Is tea weaker if you make it in a half full cup of water? Imagine you put a tea bag in a cup and half fill it with boiling water. Then after one minute you take the tea bag out and then fill the cup up to fill with hot water.  Will the tea be weaker than if you had filled the water up to the normal level with boiling water in the first place and then left it for one minute before taking the tea bag out?
Intuitively I can make an argument that it should be but is there a mathematical description for how much weaker it would be?
 A: In answer to your question - the math you seek is somewhere in the Noyes-Whitney equation as pointed out in the following link analysis of teabag dynamics unfortunately the author doesn't expressly calculate the rate of dissolution but the ammount of detail will either A/ give you a good start on figuring it out - or B/ help you decide you don't need to know the exact answer that bad.
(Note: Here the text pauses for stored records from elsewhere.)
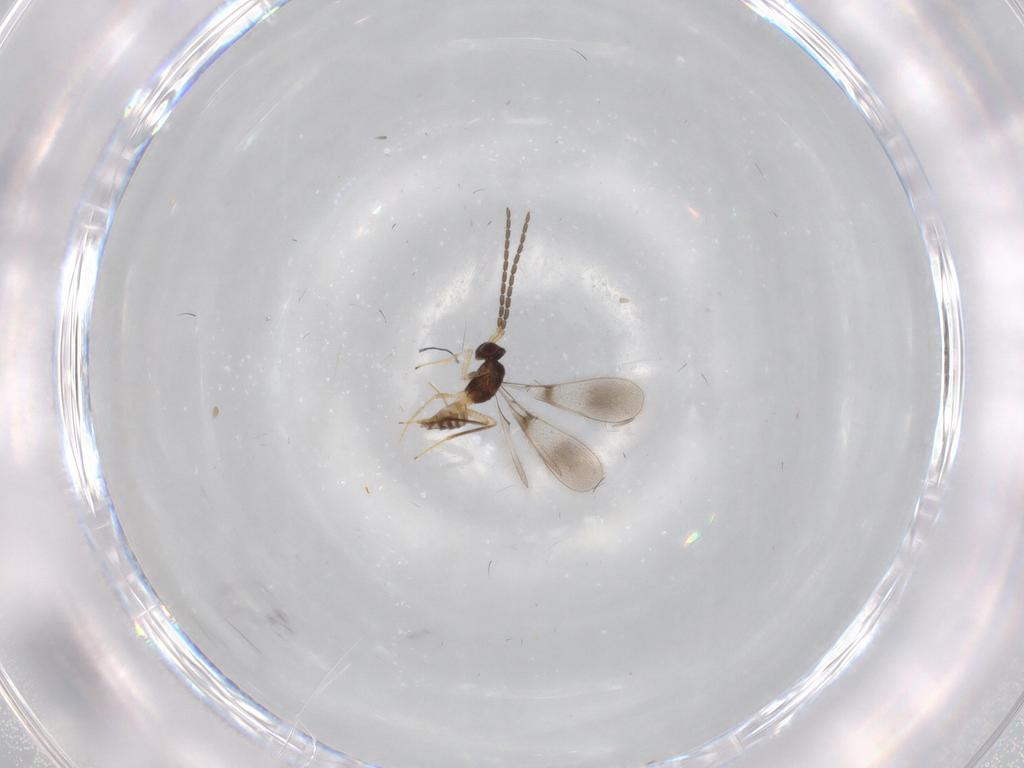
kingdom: Animalia
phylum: Arthropoda
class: Insecta
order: Hymenoptera
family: Mymaridae
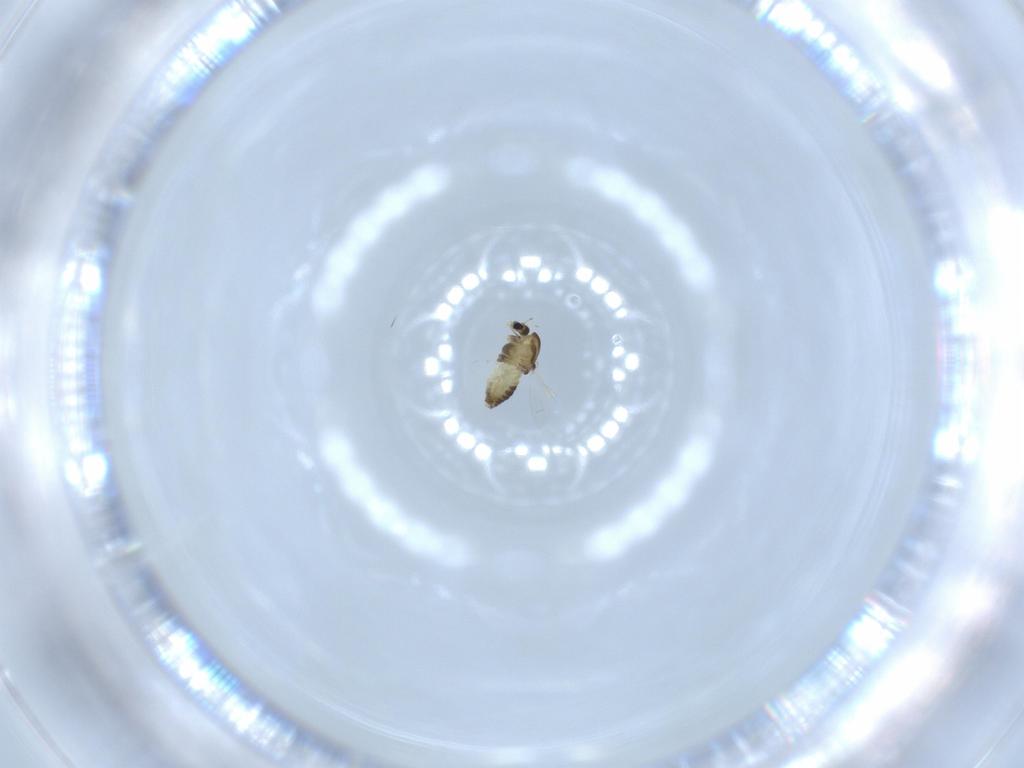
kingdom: Animalia
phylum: Arthropoda
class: Insecta
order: Diptera
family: Chironomidae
My take on it is that the rate of dissolution starts the same in both cases and the value for the bulk mass concentration [Cb] will increase faster for the half cup slowing its dissolution rate faster.
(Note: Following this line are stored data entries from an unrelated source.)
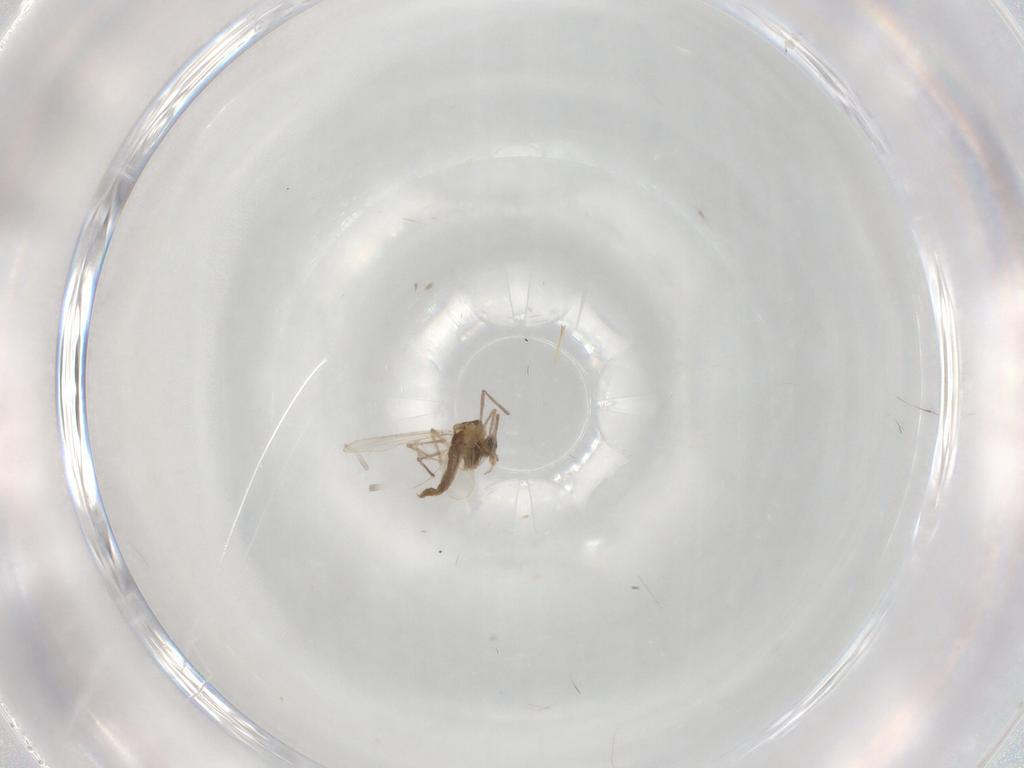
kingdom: Animalia
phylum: Arthropoda
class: Insecta
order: Diptera
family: Chironomidae
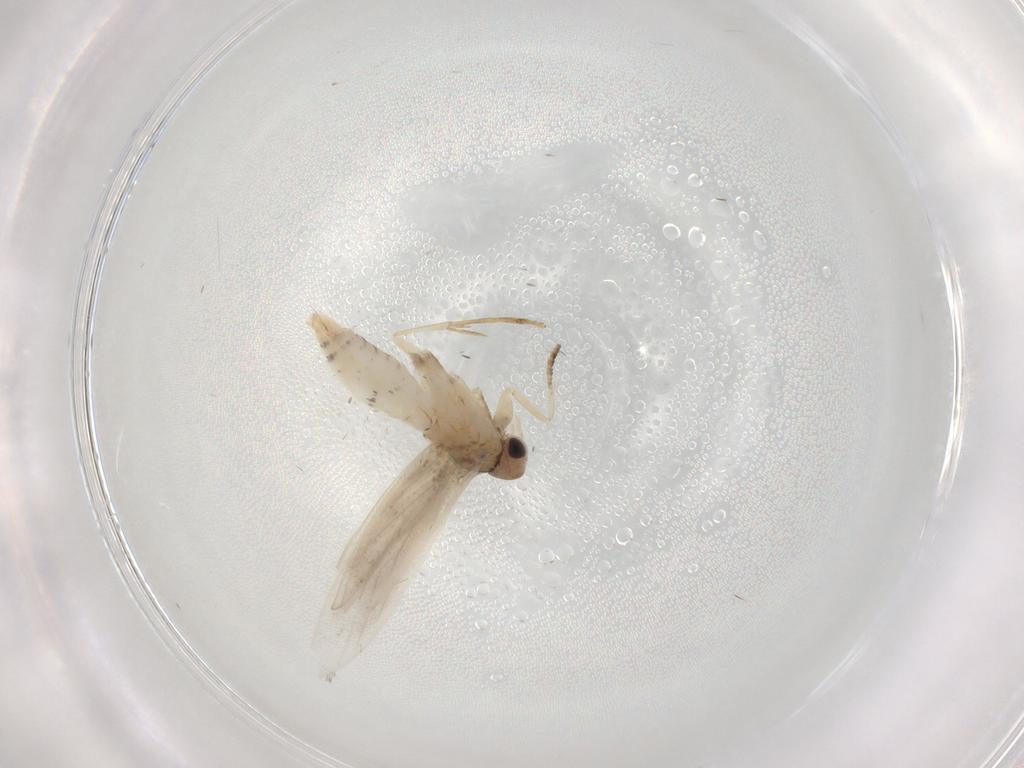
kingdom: Animalia
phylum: Arthropoda
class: Insecta
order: Lepidoptera
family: Tineidae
To determin a definative answer you would need to integrate the rate of dissolution for both cups to find out the total ammount of tea compounds delivered into the water on your calculator.
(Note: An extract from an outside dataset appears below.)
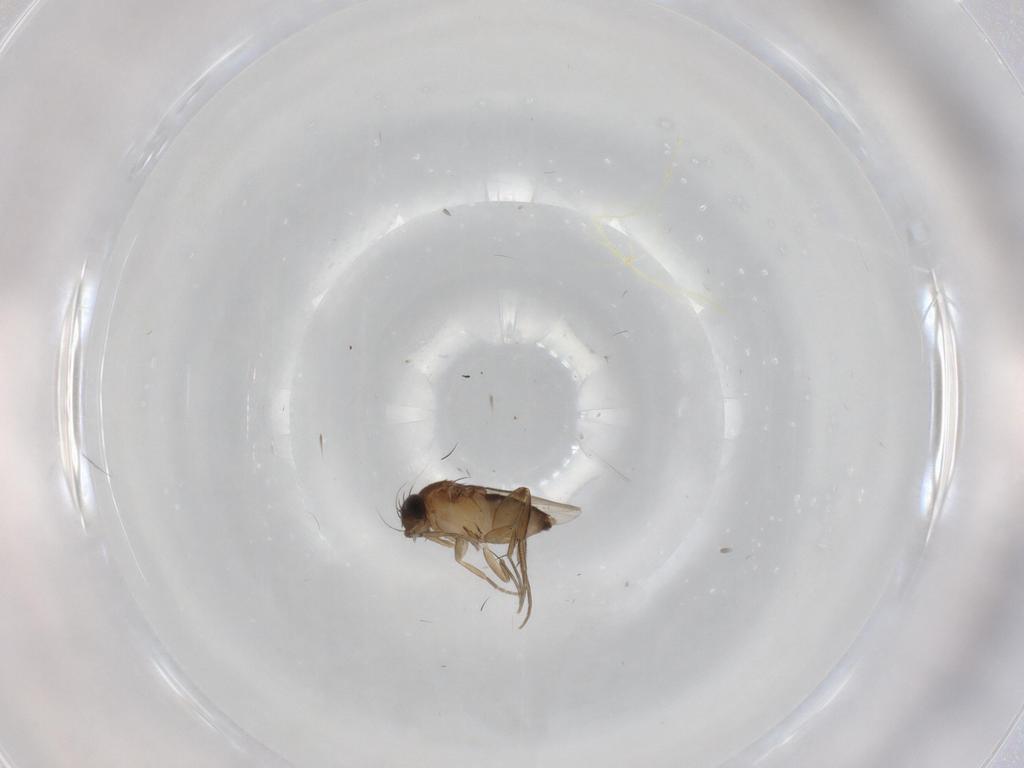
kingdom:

My gut says that brewing in the full cup will be stronger. 
A: Each substance in the tea leaves will have a certain maximum soluble concentration in water.
If there are enough tea leaves in the bag to reach saturation of a full cup of water for a given compound, then for half a cup only half as much of that compound will dissolve.
For a compound that doesn't reach the saturation point even for half a cup of water, there may be no difference.
So it is not simply that the tea will be weaker.  The ratios of the compounds in the tea solution will also be different.